Hubo un tiempo en el que Hollywood era entretenimiento en estado puro. En la Gran Depresión de los años 30, el público inundó las salas para evadirse de una realidad dura y lacerante. A nadie le interesaba ver sus propias miserias reflejadas en la pantalla. Triunfaban los dramas amorosos de la alta sociedad, las comedias con personajes sofisticados y llenos de glamour, los musicales de lentejuelas y oropeles… Y las aventuras, muchas aventuras: en parajes exóticos, en tiempos ya pasados, en las llanuras del Oeste, en los siete mares. Bastaba con un bueno, un malo, una misión que cumplir y una dama a la que conquistar… Todo ello narrado a máxima velocidad: el cine de aventuras era simplicidad maniquea y ritmo vertiginoso.
Warner Brothers llevó la receta al paroxismo en su Robin Hood. Con un presupuesto de dos millones de dólares, fue su producción más cara hasta el momento. Todo debía ser un monumento al exceso, desde el castillo a tamaño real –el decorado más grande que se había construido nunca, la gran apuesta para llevarse el Oscar a la dirección artística– hasta el uso extremo del recién inventado technicolor a tres bandas, utilizando simultáneamente las únicas once cámaras con el novedoso sistema que en ese momento existía. Protagonistas y figurantes fueron vestidos con tonos encendidos en fucsia, verde, azul, dorado y rojo, resultando una oda al kitsch que firmaría sin dudarlo el Almodóvar más colorista.






Además del superávit presupuestario, la película contaba con varias bazas ganadoras. En primer lugar, su pareja protagonista. La química entre Errol Flynn y Olivia de Havilland les llevó a protagonizar hasta nueve largometrajes juntos. El trono de “la pareja” de la Edad de Oro de Hollywood solo se lo disputan Humphrey Bogart y Lauren Bacall y Spencer Tracy y Katherine Hepburn. Frente a ellos, villanos de altura como Basil Rathbone –quien posteriormente definiría el canon de Sherlock Holmes, al que encarnó en catorce ocasiones– y el invariablemente simpático Claude Rains, con el que Bogart cerraría felizmente Casablanca con una cita ya inmortal: “Louis, creo que este es el principio de una gran amistad”.

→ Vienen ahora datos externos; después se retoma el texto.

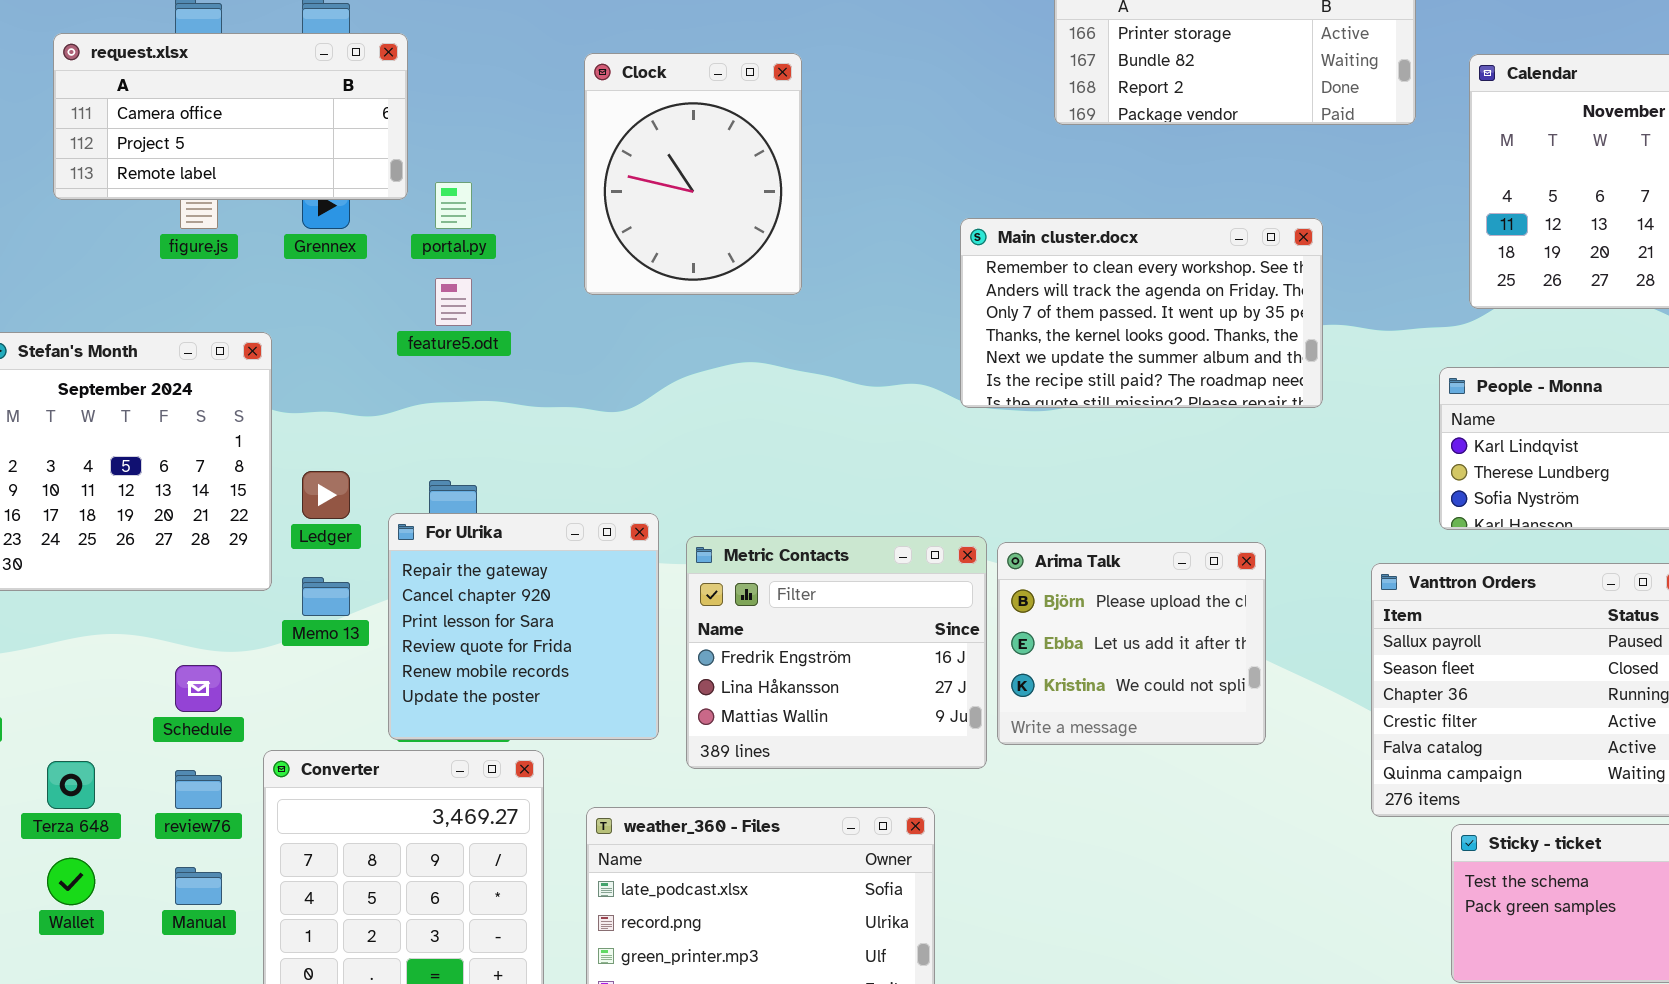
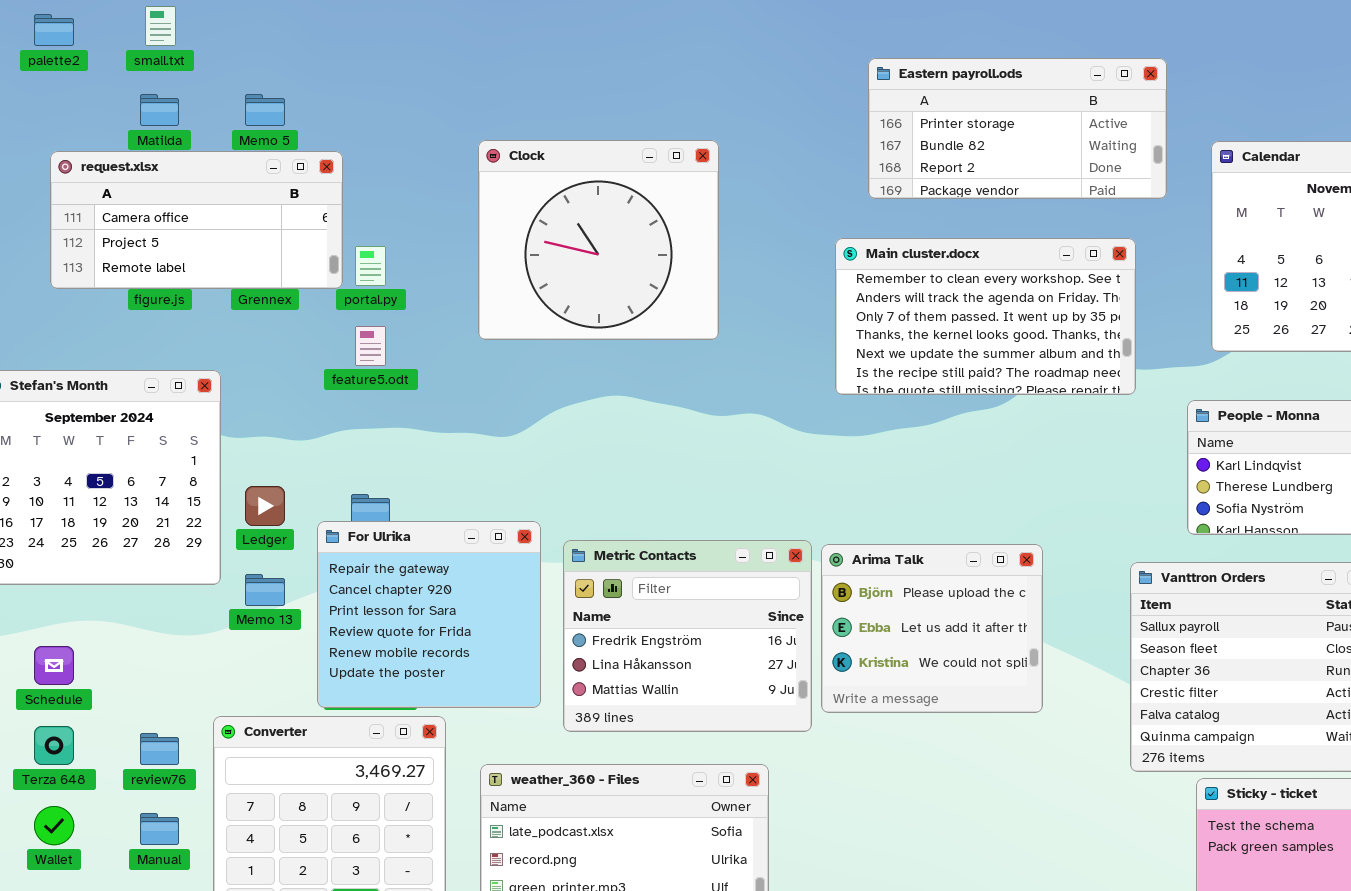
request.xlsx: [53,33,408,200] -> [50,151,343,289], moved
Clock: [584,53,802,295] -> [478,140,719,340], resized
Main cluster.docx: [960,218,1323,408] -> [835,238,1136,395], moved
Schedule: [175,665,222,712] -> [34,646,74,685], moved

La banda sonora de Erich Korngold, premiada con el Oscar, sentó las bases de las modernas orquestaciones épicas. No hay una sola imagen que no esté subrayada por su música. John Williams confesó que le saqueó sin piedad para sus partituras más pegajosas, desde Star Wars hasta Indiana Jones. No es el único legado. El silbante vuelo de las flechas, al que dedicó meses todo el departamento de sonido de la Warner con ayuda de arqueros profesionales, fue el referente utilizado por Ben Burtt para las armas láser de la saga galáctica de George Lucas.
Para enderezar una locomotora que amenazaba con descarrilar se recurrió con carácter de urgencia a Michael Curtiz. Las primeras escenas, dirigidas por William Keighley, presentaban una falta de ritmo alarmante. Curtiz era una garantía de solvencia. El húngaro-estadounidense era el empleado perfecto del studio system, en el que el director era una pieza más del engranaje: la mayoría de realizadores se limitaban a rodar aquello que aparecía plasmado en el guion.
Estajanovista a tiempo completo, Curtiz facturó 180 títulos en medio siglo de carrera. Rodaba, entregaba y saltaba a otro proyecto con la ausencia de vanidad de un artesano, sin percatarse apenas de que iba despachando obra maestra tras obra maestra, desde Angels With Dirty Faces o Yankee Doodle Yankee hasta la quintaesencia del Hollywood clásico que fue Casablanca. Conviene acercarse a Las aventuras de Robin Hood con ojos infantiles, como en su día lo hicieron Steven Spielberg o George Lucas para actualizar el género. Tal vez sea tarea imposible. El cine ya no es inocente. El público, tampoco. Las películas de aventuras hoy son más trepidantes, más espectaculares, con más acción y más y mejores efectos especiales… Pero algo se perdió por el camino. Quizás ese contrato tácito por el cual la audiencia consentía en dejarse engañar por las películas a condición de que el engaño fuera fascinante y le permitiera viajar a mundos diferentes durante dos horas. Como hicieron millones de personas durante la Gran Depresión, pagando una entrada para ver a Robin de Locksley y Lady Marian luchar contra el malvado Príncipe John y su lugarteniente, Guy de Gisbourne.